Goldman has recently surveyed participants of its 10,000 Small Businesses program, a decade-long effort that gives entrepreneurs access to training and capital, Solomon said. The investment bank also announced that it funded the program with an additional $250 million, bringing its commitment this year to more than $1 billion.
“This is a huge employment engine for the economy, and they’re suffering right now,” Solomon said, adding that more than half of business owners weren’t taking a salary to keep their operations afloat. “They need capital, liquidity to bridge them. They can see light at the end of the tunnel.”
Berkshire Hathaway CEO Warren Buffett also spoke on “Squawk Box” on Tuesday, urging lawmakers to agree on a fresh round of support for small businesses. Buffett, who is co-chair of the Goldman program’s advisory council, has been involved with the small business group since its inaugural class.
Small businesses “have become collateral damage in a war that our country needed to fight, but we in effect voluntarily had an induced shut down of parts of the economy and hit many types of small business very, very hard,” Buffett said. “I hope very much they extend the PPP plan on a large scale.”
Buffett and Goldman have a relationship that goes back more than a half century.
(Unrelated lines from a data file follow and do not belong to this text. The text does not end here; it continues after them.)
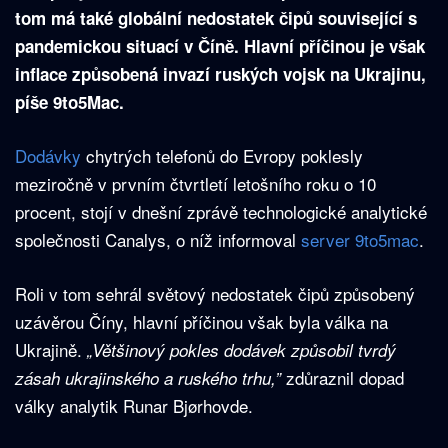
tom má také globální nedostatek čipů související s
pandemickou situací v Číně. Hlavní příčinou je však
inflace způsobená invazí ruských vojsk na Ukrajinu,
píše 9to5Mac.
Dodá
v
ky
chytrých telefonů do Evropy poklesly
meziročně v prvním čtvrtletí letošního roku o 10
procent, stojí v dnešní zprávě technologické analytické
společnosti Canalys, o níž informoval
server 9to5mac
.
Roli v tom sehrál světový nedostatek čipů způsobený
uzávěrou Číny, hlavní příčinou však byla válka na
Ukrajině.
„Většinový pokles dodávek způsobil tvrdý
zdůraznil dopad
zásah ukrajinského a ruského trhu,”
války analytik Runar Bjørhovde.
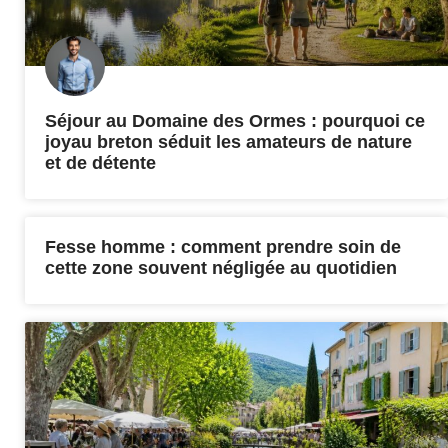
Séjour au Domaine des Ormes : pourquoi ce
joyau breton séduit les amateurs de nature
et de détente
Fesse homme : comment prendre soin de
cette zone souvent négligée au quotidien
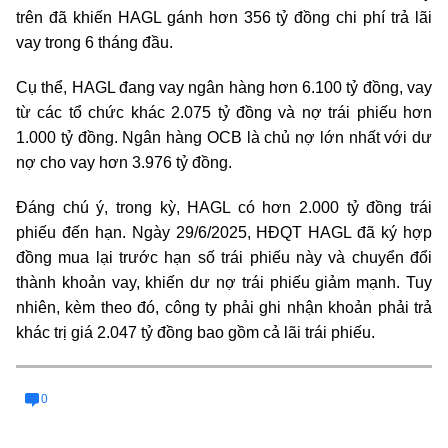
trên đã khiến HAGL gánh hơn 356 tỷ đồng chi phí trả lãi
vay trong 6 tháng đầu.
Cụ thể, HAGL đang vay ngân hàng hơn 6.100 tỷ đồng, vay
từ các tổ chức khác 2.075 tỷ đồng và nợ trái phiếu hơn
1.000 tỷ đồng. Ngân hàng OCB là chủ nợ lớn nhất với dư
nợ cho vay hơn 3.976 tỷ đồng.
Đáng chú ý, trong kỳ, HAGL có hơn 2.000 tỷ đồng trái
phiếu đến hạn. Ngày 29/6/2025, HĐQT HAGL đã ký hợp
đồng mua lại trước hạn số trái phiếu này và chuyển đổi
thành khoản vay, khiến dư nợ trái phiếu giảm mạnh. Tuy
nhiên, kèm theo đó, công ty phải ghi nhận khoản phải trả
khác trị giá 2.047 tỷ đồng bao gồm cả lãi trái phiếu.
0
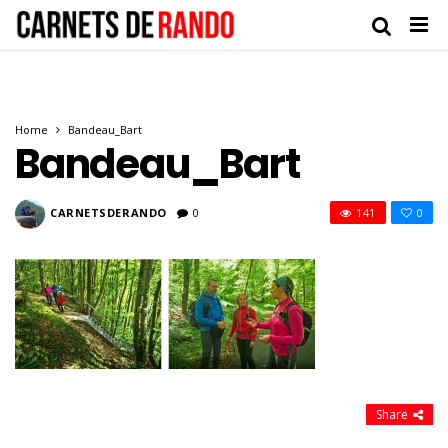
Home
Bandeau_Bart
Bandeau_Bart
CARNETSDERANDO
0
141
0
Share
While Buffett generally has a dim view of investment bankers, whom he has accused of pushing mergers that aren’t in the best long-term interest of the companies involved, he has maintained close ties with Goldman over the years.
At the height of the financial crisis in 2008, Buffett plowed $5 billion into Goldman, getting special preferred shares paying a 10% dividend and warrants to buy another $5 billion in stock. Buffett’s Berkshire Hathaway sold most of his Goldman shares this year.